Source texts of formatted documents
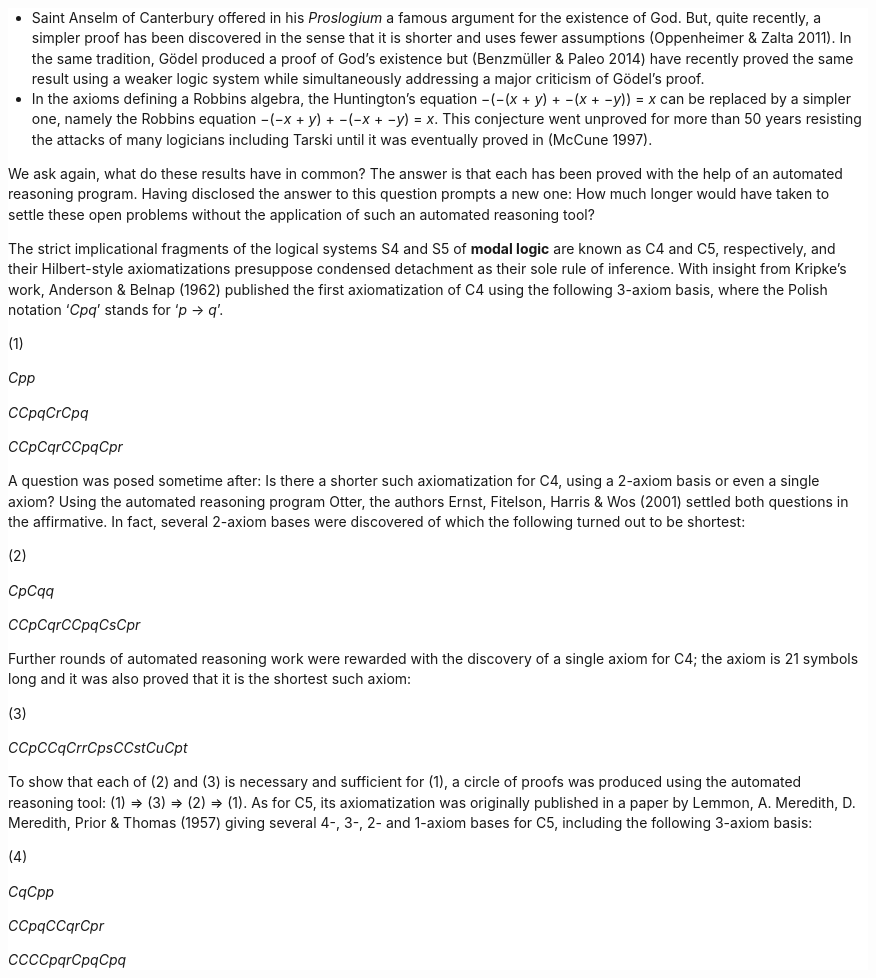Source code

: -   Saint Anselm of Canterbury offered in his *Proslogium* a famous argument for the existence of God. But, quite recently, a simpler proof has been discovered in the sense that it is shorter and uses fewer assumptions (Oppenheimer & Zalta 2011). In the same tradition, Gödel produced a proof of God’s existence but (Benzmüller & Paleo 2014) have recently proved the same result using a weaker logic system while simultaneously addressing a major criticism of Gödel’s proof.
-   In the axioms defining a Robbins algebra, the Huntington’s equation −(−(*x* + *y*) + −(*x* + −*y*)) = *x* can be replaced by a simpler one, namely the Robbins equation −(−*x* + *y*) + −(−*x* + −*y*) = *x*. This conjecture went unproved for more than 50 years resisting the attacks of many logicians including Tarski until it was eventually proved in (McCune 1997).

We ask again, what do these results have in common? The answer is that each has been proved with the help of an automated reasoning program. Having disclosed the answer to this question prompts a new one: How much longer would have taken to settle these open problems without the application of such an automated reasoning tool?

The strict implicational fragments of the logical systems S4 and S5 of __modal logic__ are known as C4 and C5, respectively, and their Hilbert-style axiomatizations presuppose condensed detachment as their sole rule of inference. With insight from Kripke’s work, Anderson & Belnap (1962) published the first axiomatization of C4 using the following 3-axiom basis, where the Polish notation ‘*Cpq*’ stands for ‘*p* → *q*’.

(1)

*Cpp*

*CCpqCrCpq*

*CCpCqrCCpqCpr*

A question was posed sometime after: Is there a shorter such axiomatization for C4, using a 2-axiom basis or even a single axiom? Using the automated reasoning program Otter, the authors Ernst, Fitelson, Harris & Wos (2001) settled both questions in the affirmative. In fact, several 2-axiom bases were discovered of which the following turned out to be shortest:

(2)

*CpCqq*

*CCpCqrCCpqCsCpr*

Further rounds of automated reasoning work were rewarded with the discovery of a single axiom for C4; the axiom is 21 symbols long and it was also proved that it is the shortest such axiom:

(3)

*CCpCCqCrrCpsCCstCuCpt*

To show that each of (2) and (3) is necessary and sufficient for (1), a circle of proofs was produced using the automated reasoning tool: (1) ⇒ (3) ⇒ (2) ⇒ (1). As for C5, its axiomatization was originally published in a paper by Lemmon, A. Meredith, D. Meredith, Prior & Thomas (1957) giving several 4-, 3-, 2- and 1-axiom bases for C5, including the following 3-axiom basis:

(4)

*CqCpp*

*CCpqCCqrCpr*

*CCCCpqrCpqCpq*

* [TASK TO COMPLETE]: Could you write out, exactly, each line of the data above from the one containing "A question was" through the last, including both?

* [WRITTEN RESPONSE]:
A question was posed sometime after: Is there a shorter such axiomatization for C4, using a 2-axiom basis or even a single axiom? Using the automated reasoning program Otter, the authors Ernst, Fitelson, Harris & Wos (2001) settled both questions in the affirmative. In fact, several 2-axiom bases were discovered of which the following turned out to be shortest:

(2)

*CpCqq*

*CCpCqrCCpqCsCpr*

Further rounds of automated reasoning work were rewarded with the discovery of a single axiom for C4; the axiom is 21 symbols long and it was also proved that it is the shortest such axiom:

(3)

*CCpCCqCrrCpsCCstCuCpt*

To show that each of (2) and (3) is necessary and sufficient for (1), a circle of proofs was produced using the automated reasoning tool: (1) ⇒ (3) ⇒ (2) ⇒ (1). As for C5, its axiomatization was originally published in a paper by Lemmon, A. Meredith, D. Meredith, Prior & Thomas (1957) giving several 4-, 3-, 2- and 1-axiom bases for C5, including the following 3-axiom basis:

(4)

*CqCpp*

*CCpqCCqrCpr*

*CCCCpqrCpqCpq*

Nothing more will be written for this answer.